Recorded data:
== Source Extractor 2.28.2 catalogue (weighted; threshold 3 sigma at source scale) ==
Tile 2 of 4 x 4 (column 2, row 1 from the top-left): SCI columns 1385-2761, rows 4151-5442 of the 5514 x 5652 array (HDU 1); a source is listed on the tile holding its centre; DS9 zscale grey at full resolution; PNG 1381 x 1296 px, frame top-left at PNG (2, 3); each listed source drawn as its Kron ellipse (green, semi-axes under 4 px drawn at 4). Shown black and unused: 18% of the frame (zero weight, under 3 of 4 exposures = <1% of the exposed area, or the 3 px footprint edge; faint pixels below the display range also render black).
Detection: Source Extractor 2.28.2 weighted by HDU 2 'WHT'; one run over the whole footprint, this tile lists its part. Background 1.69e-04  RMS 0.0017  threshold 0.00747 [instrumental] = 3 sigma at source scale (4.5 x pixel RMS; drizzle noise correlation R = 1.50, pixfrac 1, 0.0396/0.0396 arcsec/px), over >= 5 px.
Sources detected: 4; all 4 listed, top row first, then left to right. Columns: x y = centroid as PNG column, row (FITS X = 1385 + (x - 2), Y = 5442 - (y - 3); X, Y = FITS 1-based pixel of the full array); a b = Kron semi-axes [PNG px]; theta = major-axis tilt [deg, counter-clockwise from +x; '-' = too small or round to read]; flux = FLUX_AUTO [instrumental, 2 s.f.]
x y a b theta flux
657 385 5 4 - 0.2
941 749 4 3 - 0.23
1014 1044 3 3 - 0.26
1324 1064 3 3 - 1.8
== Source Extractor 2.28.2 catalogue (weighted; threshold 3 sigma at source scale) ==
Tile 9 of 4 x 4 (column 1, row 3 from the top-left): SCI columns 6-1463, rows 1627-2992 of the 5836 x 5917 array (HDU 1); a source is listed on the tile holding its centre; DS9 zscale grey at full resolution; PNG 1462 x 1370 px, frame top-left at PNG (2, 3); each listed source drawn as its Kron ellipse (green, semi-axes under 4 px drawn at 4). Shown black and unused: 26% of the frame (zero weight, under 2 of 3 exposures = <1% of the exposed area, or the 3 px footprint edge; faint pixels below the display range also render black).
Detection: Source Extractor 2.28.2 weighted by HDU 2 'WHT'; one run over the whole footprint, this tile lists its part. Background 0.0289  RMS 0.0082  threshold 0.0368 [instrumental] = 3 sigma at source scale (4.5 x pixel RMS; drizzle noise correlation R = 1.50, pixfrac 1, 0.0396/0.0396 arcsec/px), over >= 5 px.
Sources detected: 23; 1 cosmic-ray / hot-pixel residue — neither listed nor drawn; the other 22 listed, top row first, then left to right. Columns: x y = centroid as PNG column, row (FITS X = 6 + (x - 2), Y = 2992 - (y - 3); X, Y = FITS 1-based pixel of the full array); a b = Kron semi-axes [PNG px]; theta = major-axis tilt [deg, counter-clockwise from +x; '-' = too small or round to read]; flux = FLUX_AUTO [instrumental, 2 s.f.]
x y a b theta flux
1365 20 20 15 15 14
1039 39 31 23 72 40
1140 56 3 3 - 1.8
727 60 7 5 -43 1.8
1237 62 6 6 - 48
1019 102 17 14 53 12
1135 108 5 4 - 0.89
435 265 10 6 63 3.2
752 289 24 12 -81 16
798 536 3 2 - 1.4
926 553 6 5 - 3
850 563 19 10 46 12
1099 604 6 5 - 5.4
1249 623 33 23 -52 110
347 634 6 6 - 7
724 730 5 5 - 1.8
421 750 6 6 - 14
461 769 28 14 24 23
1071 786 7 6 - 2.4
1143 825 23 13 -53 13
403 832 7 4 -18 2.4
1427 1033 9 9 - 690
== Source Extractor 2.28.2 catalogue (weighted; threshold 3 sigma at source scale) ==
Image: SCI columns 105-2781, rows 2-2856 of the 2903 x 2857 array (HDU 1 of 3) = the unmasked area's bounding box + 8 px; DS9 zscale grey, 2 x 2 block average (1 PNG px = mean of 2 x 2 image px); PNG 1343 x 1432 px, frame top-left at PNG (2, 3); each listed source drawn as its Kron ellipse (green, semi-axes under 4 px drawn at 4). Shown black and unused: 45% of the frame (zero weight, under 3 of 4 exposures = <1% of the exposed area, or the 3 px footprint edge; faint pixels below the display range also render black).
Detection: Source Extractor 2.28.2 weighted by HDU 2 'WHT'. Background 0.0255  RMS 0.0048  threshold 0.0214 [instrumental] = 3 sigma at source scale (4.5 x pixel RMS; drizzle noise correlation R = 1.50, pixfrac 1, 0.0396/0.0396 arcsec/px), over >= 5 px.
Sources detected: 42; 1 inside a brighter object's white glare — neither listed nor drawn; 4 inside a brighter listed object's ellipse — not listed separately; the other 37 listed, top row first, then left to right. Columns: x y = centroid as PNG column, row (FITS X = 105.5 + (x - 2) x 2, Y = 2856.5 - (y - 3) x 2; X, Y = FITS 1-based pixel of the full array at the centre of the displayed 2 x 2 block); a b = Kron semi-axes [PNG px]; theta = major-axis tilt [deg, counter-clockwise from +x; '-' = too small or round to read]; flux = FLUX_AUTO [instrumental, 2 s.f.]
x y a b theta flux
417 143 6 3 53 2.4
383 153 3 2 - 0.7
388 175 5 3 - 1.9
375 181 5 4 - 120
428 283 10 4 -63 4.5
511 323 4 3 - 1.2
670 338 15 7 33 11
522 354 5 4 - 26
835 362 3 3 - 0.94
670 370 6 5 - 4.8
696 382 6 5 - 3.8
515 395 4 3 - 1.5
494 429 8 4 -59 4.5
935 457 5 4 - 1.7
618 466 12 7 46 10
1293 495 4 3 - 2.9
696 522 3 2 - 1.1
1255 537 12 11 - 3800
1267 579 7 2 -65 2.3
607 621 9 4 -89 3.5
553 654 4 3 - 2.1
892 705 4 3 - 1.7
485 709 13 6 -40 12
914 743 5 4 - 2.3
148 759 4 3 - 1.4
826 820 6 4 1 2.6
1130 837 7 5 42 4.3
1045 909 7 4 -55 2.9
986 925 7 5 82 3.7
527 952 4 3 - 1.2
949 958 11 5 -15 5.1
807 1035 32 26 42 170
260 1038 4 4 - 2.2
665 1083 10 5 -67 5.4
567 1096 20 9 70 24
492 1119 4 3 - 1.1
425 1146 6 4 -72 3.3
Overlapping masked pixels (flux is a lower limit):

# [REQUIREMENTS]
Rewrite every line of the material above as a numbered list, omitting any blank lines.

# [RIGHT ANSWER]
1. == Source Extractor 2.28.2 catalogue (weighted; threshold 3 sigma at source scale) ==
2. Tile 2 of 4 x 4 (column 2, row 1 from the top-left): SCI columns 1385-2761, rows 4151-5442 of the 5514 x 5652 array (HDU 1); a source is listed on the tile holding its centre; DS9 zscale grey at full resolution; PNG 1381 x 1296 px, frame top-left at PNG (2, 3); each listed source drawn as its Kron ellipse (green, semi-axes under 4 px drawn at 4). Shown black and unused: 18% of the frame (zero weight, under 3 of 4 exposures = <1% of the exposed area, or the 3 px footprint edge; faint pixels below the display range also render black).
3. Detection: Source Extractor 2.28.2 weighted by HDU 2 'WHT'; one run over the whole footprint, this tile lists its part. Background 1.69e-04  RMS 0.0017  threshold 0.00747 [instrumental] = 3 sigma at source scale (4.5 x pixel RMS; drizzle noise correlation R = 1.50, pixfrac 1, 0.0396/0.0396 arcsec/px), over >= 5 px.
4. Sources detected: 4; all 4 listed, top row first, then left to right. Columns: x y = centroid as PNG column, row (FITS X = 1385 + (x - 2), Y = 5442 - (y - 3); X, Y = FITS 1-based pixel of the full array); a b = Kron semi-axes [PNG px]; theta = major-axis tilt [deg, counter-clockwise from +x; '-' = too small or round to read]; flux = FLUX_AUTO [instrumental, 2 s.f.]
5. x y a b theta flux
6. 657 385 5 4 - 0.2
7. 941 749 4 3 - 0.23
8. 1014 1044 3 3 - 0.26
9. 1324 1064 3 3 - 1.8
10. == Source Extractor 2.28.2 catalogue (weighted; threshold 3 sigma at source scale) ==
11. Tile 9 of 4 x 4 (column 1, row 3 from the top-left): SCI columns 6-1463, rows 1627-2992 of the 5836 x 5917 array (HDU 1); a source is listed on the tile holding its centre; DS9 zscale grey at full resolution; PNG 1462 x 1370 px, frame top-left at PNG (2, 3); each listed source drawn as its Kron ellipse (green, semi-axes under 4 px drawn at 4). Shown black and unused: 26% of the frame (zero weight, under 2 of 3 exposures = <1% of the exposed area, or the 3 px footprint edge; faint pixels below the display range also render black).
12. Detection: Source Extractor 2.28.2 weighted by HDU 2 'WHT'; one run over the whole footprint, this tile lists its part. Background 0.0289  RMS 0.0082  threshold 0.0368 [instrumental] = 3 sigma at source scale (4.5 x pixel RMS; drizzle noise correlation R = 1.50, pixfrac 1, 0.0396/0.0396 arcsec/px), over >= 5 px.
13. Sources detected: 23; 1 cosmic-ray / hot-pixel residue — neither listed nor drawn; the other 22 listed, top row first, then left to right. Columns: x y = centroid as PNG column, row (FITS X = 6 + (x - 2), Y = 2992 - (y - 3); X, Y = FITS 1-based pixel of the full array); a b = Kron semi-axes [PNG px]; theta = major-axis tilt [deg, counter-clockwise from +x; '-' = too small or round to read]; flux = FLUX_AUTO [instrumental, 2 s.f.]
14. x y a b theta flux
15. 1365 20 20 15 15 14
16. 1039 39 31 23 72 40
17. 1140 56 3 3 - 1.8
18. 727 60 7 5 -43 1.8
19. 1237 62 6 6 - 48
20. 1019 102 17 14 53 12
21. 1135 108 5 4 - 0.89
22. 435 265 10 6 63 3.2
23. 752 289 24 12 -81 16
24. 798 536 3 2 - 1.4
25. 926 553 6 5 - 3
26. 850 563 19 10 46 12
27. 1099 604 6 5 - 5.4
28. 1249 623 33 23 -52 110
29. 347 634 6 6 - 7
30. 724 730 5 5 - 1.8
31. 421 750 6 6 - 14
32. 461 769 28 14 24 23
33. 1071 786 7 6 - 2.4
34. 1143 825 23 13 -53 13
35. 403 832 7 4 -18 2.4
36. 1427 1033 9 9 - 690
37. == Source Extractor 2.28.2 catalogue (weighted; threshold 3 sigma at source scale) ==
38. Image: SCI columns 105-2781, rows 2-2856 of the 2903 x 2857 array (HDU 1 of 3) = the unmasked area's bounding box + 8 px; DS9 zscale grey, 2 x 2 block average (1 PNG px = mean of 2 x 2 image px); PNG 1343 x 1432 px, frame top-left at PNG (2, 3); each listed source drawn as its Kron ellipse (green, semi-axes under 4 px drawn at 4). Shown black and unused: 45% of the frame (zero weight, under 3 of 4 exposures = <1% of the exposed area, or the 3 px footprint edge; faint pixels below the display range also render black).
39. Detection: Source Extractor 2.28.2 weighted by HDU 2 'WHT'. Background 0.0255  RMS 0.0048  threshold 0.0214 [instrumental] = 3 sigma at source scale (4.5 x pixel RMS; drizzle noise correlation R = 1.50, pixfrac 1, 0.0396/0.0396 arcsec/px), over >= 5 px.
40. Sources detected: 42; 1 inside a brighter object's white glare — neither listed nor drawn; 4 inside a brighter listed object's ellipse — not listed separately; the other 37 listed, top row first, then left to right. Columns: x y = centroid as PNG column, row (FITS X = 105.5 + (x - 2) x 2, Y = 2856.5 - (y - 3) x 2; X, Y = FITS 1-based pixel of the full array at the centre of the displayed 2 x 2 block); a b = Kron semi-axes [PNG px]; theta = major-axis tilt [deg, counter-clockwise from +x; '-' = too small or round to read]; flux = FLUX_AUTO [instrumental, 2 s.f.]
41. x y a b theta flux
42. 417 143 6 3 53 2.4
43. 383 153 3 2 - 0.7
44. 388 175 5 3 - 1.9
45. 375 181 5 4 - 120
46. 428 283 10 4 -63 4.5
47. 511 323 4 3 - 1.2
48. 670 338 15 7 33 11
49. 522 354 5 4 - 26
50. 835 362 3 3 - 0.94
51. 670 370 6 5 - 4.8
52. 696 382 6 5 - 3.8
53. 515 395 4 3 - 1.5
54. 494 429 8 4 -59 4.5
55. 935 457 5 4 - 1.7
56. 618 466 12 7 46 10
57. 1293 495 4 3 - 2.9
58. 696 522 3 2 - 1.1
59. 1255 537 12 11 - 3800
60. 1267 579 7 2 -65 2.3
61. 607 621 9 4 -89 3.5
62. 553 654 4 3 - 2.1
63. 892 705 4 3 - 1.7
64. 485 709 13 6 -40 12
65. 914 743 5 4 - 2.3
66. 148 759 4 3 - 1.4
67. 826 820 6 4 1 2.6
68. 1130 837 7 5 42 4.3
69. 1045 909 7 4 -55 2.9
70. 986 925 7 5 82 3.7
71. 527 952 4 3 - 1.2
72. 949 958 11 5 -15 5.1
73. 807 1035 32 26 42 170
74. 260 1038 4 4 - 2.2
75. 665 1083 10 5 -67 5.4
76. 567 1096 20 9 70 24
77. 492 1119 4 3 - 1.1
78. 425 1146 6 4 -72 3.3
79. Overlapping masked pixels (flux is a lower limit):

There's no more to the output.